--- SUPPLIED RECORDS ---
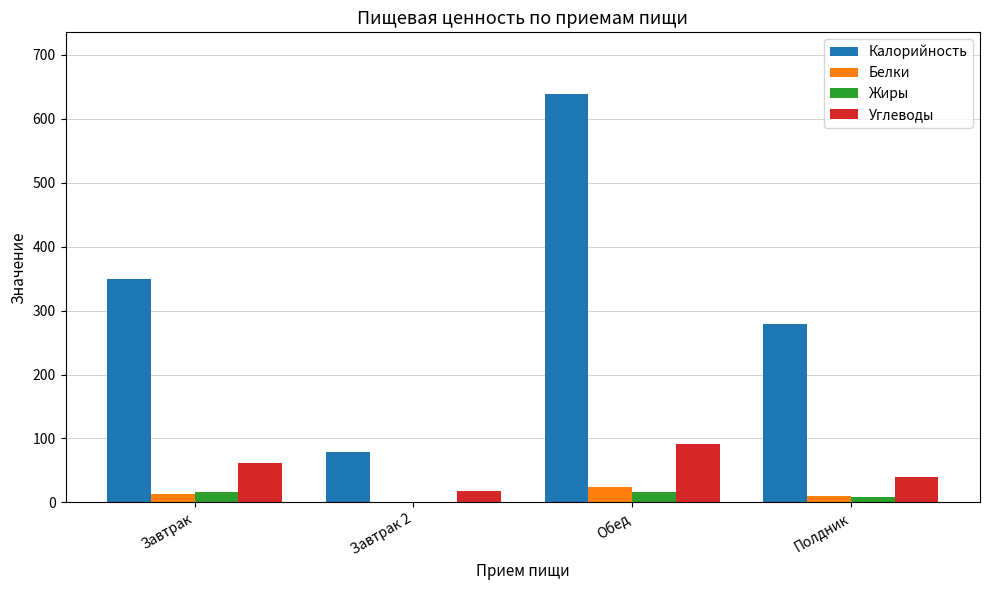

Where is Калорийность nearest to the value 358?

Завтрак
---
--- SUPPLIED RECORDS ---
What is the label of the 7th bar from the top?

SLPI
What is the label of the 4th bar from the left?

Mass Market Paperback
---
--- SUPPLIED RECORDS ---
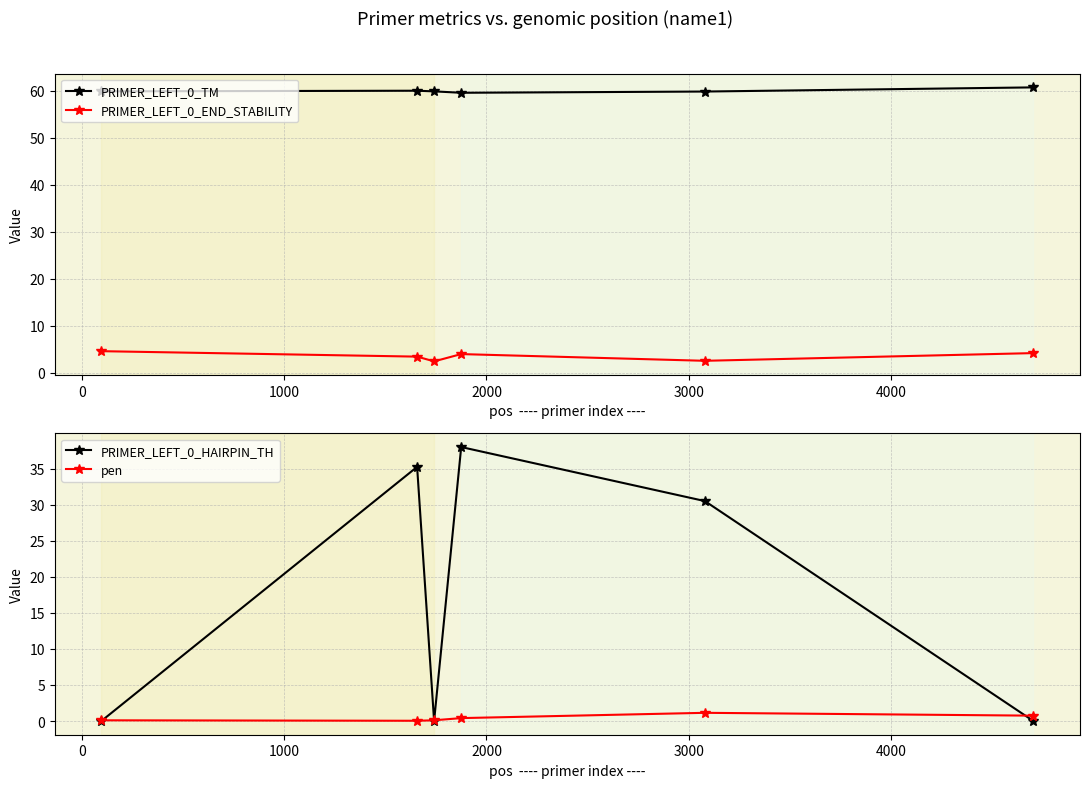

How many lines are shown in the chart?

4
---
### PROBLEM DESCRIPTION:
Copy out, unchanged, the lines starting with the one containing "What is the label of the 7th" and ending with the one containing "What is the label of the 4th".

### OUTPUT FOR THIS TASK:
What is the label of the 7th bar from the top?

SLPI
What is the label of the 4th bar from the left?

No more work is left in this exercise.